Though the Rams more or less consider Talley a "players' coach,' he can crack the whip when need be.

"He's hard on us when he needs to be,' Cass said.

He's also big on team bonding, as evidenced by the Rams taking an impromptu trip to south Philadelphia last week to partake in cheesesteaks at Pat's and Geno's.

"We come to practice every day wanting to work so hard, and it's really paid off,' Cass said. "I think we just work well as a team. We're more of a family.'

With a father figure who had a vision of victory from the get-go.

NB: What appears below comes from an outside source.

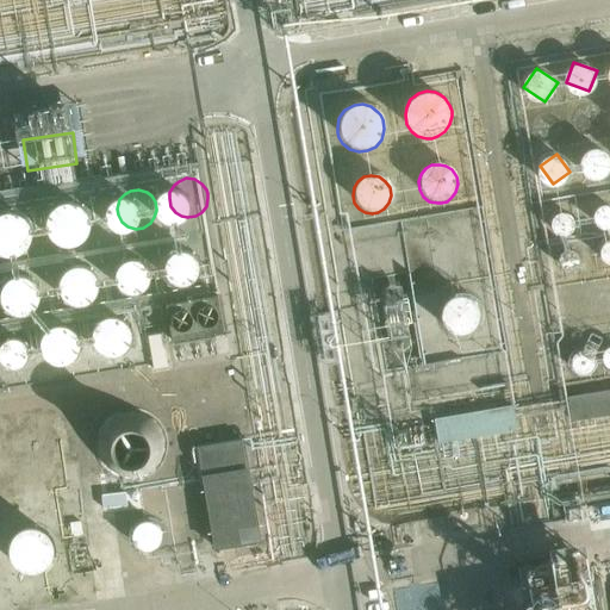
[(101,221),(100,213),(97,207),(89,203),(83,200),(79,200),(74,201),(68,206),(63,212),(62,218),(62,223),(63,228),(68,234),(74,238),(80,240),(88,238),(95,235),(99,229),(101,221)]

"Right after we got there in September, Chris preached to them (at an open gym) that there was going to be no rebuilding,' Hoff said. "He said we were going to win right now for these seniors. From the first tryout he talked about getting here, moving on to districts and getting to states, and those were the goals.

"Chris and Coach Kurtz both had illustrious high school careers, and they wanted the same for these guys.'

Talley admits he still feels the sting from his senior season, when the Rams lost to Pottstown (which Spring-Ford beat twice in the regular season) in the PAC-10 final.

"Coach Kurtz and I still talk about it weekly, and we reminded them of that,' Talley said. "We didn't want them to have to live that.'

Instead, the Rams closed out their PAC-10 campaign in memorable fashion, making Kurtz's preseason observation look quite prophetic.

"I remember our first open gym,' Talley said. "We saw the pieces we had, putting them through drills. And he (Kurtz) said, ' I don't think we're going to lose in our league.''

They didn't, thanks to a senior-laden lineup bolstered by the infectious energy of its rookie general — who guided his alma mater back to the top of the PAC-10 for the first time in a decade.